Published On: Mon, Apr 22nd, 2013

Medical Device IPOs are out M&A is In

UBS life sciences analyst Martin Wales says the medical devices market has achieved handsome yields lately.

ISAF Hospital Assists Local Afghans/ By Gali Weinreb /

In the past year, two Israeli medical devices companies – Brainsway Ltd.(TASE:BRIN) and Home Skinovations Ltd. – decided to forego Nasdaq offerings. They were not alone. The Nasdaq primary market for medical devices companies has been moribund for years, and only recently showed small signs of recovery. In contrast the mergers and acquisitions market in the industry continues to thrive. Many European life sciences companies have global operations and target the US market. “The M&A market is booming, because big companies have generated a lot of cash in recent years, but they have not grown, ” UBS life sciences analyst Martin Wales told “Globes”. Some of the acquired companies had gone public in balmier times for IPOs by medical devices companies. He says that the average multiple for such acquisitions was 3.6.Wales says that there is a lack of good companies to buy, and that it hard to find growing innovative companies with sales of tens of millions in dollars or higher, let along profitable companies. “The big companies aren’t interested in paying for innovation without proof, nor are they enthusiastic about paying a premium to be the first in the market, ” he says. “It’s now clear that the first to enter the market, to innovate, has the hardest work, and the second to enter the market does great, if it has strong enough selling power.”

Changing the acquisition model

Building a company suitable for acquisition sometimes takes a decade after entering the market. Big medical devices companies are now realizing that if they don’t invest in early-stage companies, they won’t have anything to acquire. In the past few months, they have tweaked their acquisition model. This is not yet a return to acquiring new start-ups, but reapplying the profit-sharing model or deferring payment until the start-ups can prove its product. This model is well-known in the pharmaceutical industry, where investment with an option for royalties or acquisition in stages is common. “44% of deals in the past two years were deals with substantial deferment clauses, ” says Wales.

 

Which medical devices fields will be especially hot in the coming years?

“The personalized medical market, which is usually discussed in the context of advanced molecular diagnostics and genetics, is reaching the medical devices industry in the form of personalized implants and surgical instruments, and greater patient data.

“Another important trend is the growth of emerging markets. Since it is already difficult to grow in developed markets, we’re seeing acquisitions of companies operating in emerging markets and of companies with products that give value for money.” (The reference is to a good product at low cost that is not at the forefront of technology).

Wales says that the US is the biggest market, both because of the prices paid by insurance companies and because of the companies’ practice to pay hospitals and doctors per procedure on patients, which encourages the use of medical devices. In other countries, the government or insurance companies pay on a patient cure or patient maintenance basis, which minimizes the use of medical devices to a level sufficient to maintain a patient as required by the payer.

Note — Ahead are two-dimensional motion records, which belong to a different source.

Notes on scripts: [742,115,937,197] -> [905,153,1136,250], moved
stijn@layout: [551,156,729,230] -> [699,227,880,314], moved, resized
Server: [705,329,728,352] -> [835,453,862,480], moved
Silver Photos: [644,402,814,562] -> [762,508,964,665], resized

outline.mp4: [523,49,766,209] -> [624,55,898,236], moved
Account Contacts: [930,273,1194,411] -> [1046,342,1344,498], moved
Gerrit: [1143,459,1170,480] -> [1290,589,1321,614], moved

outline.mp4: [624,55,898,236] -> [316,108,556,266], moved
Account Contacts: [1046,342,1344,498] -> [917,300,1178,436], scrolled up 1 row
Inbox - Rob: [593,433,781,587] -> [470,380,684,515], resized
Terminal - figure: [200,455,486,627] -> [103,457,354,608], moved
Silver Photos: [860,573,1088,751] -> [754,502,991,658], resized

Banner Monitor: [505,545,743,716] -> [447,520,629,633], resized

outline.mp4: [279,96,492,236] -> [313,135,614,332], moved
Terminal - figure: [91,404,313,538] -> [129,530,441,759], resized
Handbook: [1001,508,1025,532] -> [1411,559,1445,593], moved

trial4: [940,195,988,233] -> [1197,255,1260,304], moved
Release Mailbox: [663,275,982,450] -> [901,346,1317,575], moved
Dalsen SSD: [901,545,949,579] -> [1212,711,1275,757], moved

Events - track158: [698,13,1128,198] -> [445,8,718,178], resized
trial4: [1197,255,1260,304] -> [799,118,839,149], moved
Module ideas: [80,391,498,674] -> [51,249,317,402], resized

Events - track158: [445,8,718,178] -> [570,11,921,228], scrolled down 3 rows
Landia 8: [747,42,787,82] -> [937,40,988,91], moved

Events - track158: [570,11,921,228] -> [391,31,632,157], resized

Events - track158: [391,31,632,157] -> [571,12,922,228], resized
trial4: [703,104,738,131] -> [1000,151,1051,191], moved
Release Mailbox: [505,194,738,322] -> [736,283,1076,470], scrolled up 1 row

“The US will remain the biggest market for a long time, even if some fields decline before others, ” says Wales. “China is growing very fast, because its population is aging. Other countries have young populations, and medical devices are intended for the elderly market.”

The US currently accounts for 40-60% of global sales by medical devices companies, Europe accounts for 20-30%, Japan for 10%, and the rest of the world accounts for the balance. In addition, there is no public medical insurance in most developing countries, and the big insurance companies only target the wealthy. Wales says, however, “The Chinese government has promised to provide medical insurance to everyone by 2010, which will greatly change the picture. The middle class will begin consuming advanced healthcare, and the multinationals will begin competing for this market against domestic companies. The Chinese healthcare market will double by 2014 and redouble by 2020.”

Other attractive markets are Brazil and the crisis ridden countries of Southern Europe. But they need cheap special products. “The dental market there has virtually been wiped out, ” says Wales. A beneficiary is Swiss dental implant maker Nobel Biocare AG (SWX: NOBN), which acquired Israel’s Alphacare Medical, a maker of low-cost dental products for emerging markets, for $95 million in 2008. “This activity has double-digit growth, compared with the stagnation in the dental market, ” says Wales.

In addition to the well-known buyers, such as Medtronic Inc. (NYSE: MDT), Johnson & Johnson (NYSE: JNJ), and, lately, Covidien plc (NYSE: COV), Wales mentions two companies to which attention should be paid: Sweden’s Getinge AB (OMX: GETI.B), which has made 60 acquisitions in a range of fields since 1993, including seven in 2012; and Dutch Qiagen NV (NYSE: QGEN; DAX: QIA), which has made 20 acquisitions, mostly of molecular diagnostics companies, in the past seven years. “One of the companies acquired was headed for an IPO, ” says Wales.

“To sum up, venture capital funds should exit the companies, ” says Wales. “The medical devices market in general has achieved handsome yields lately, and the big companies are waiting to make acquisitions or offer partial deals. There is every reason for offerings in the field.”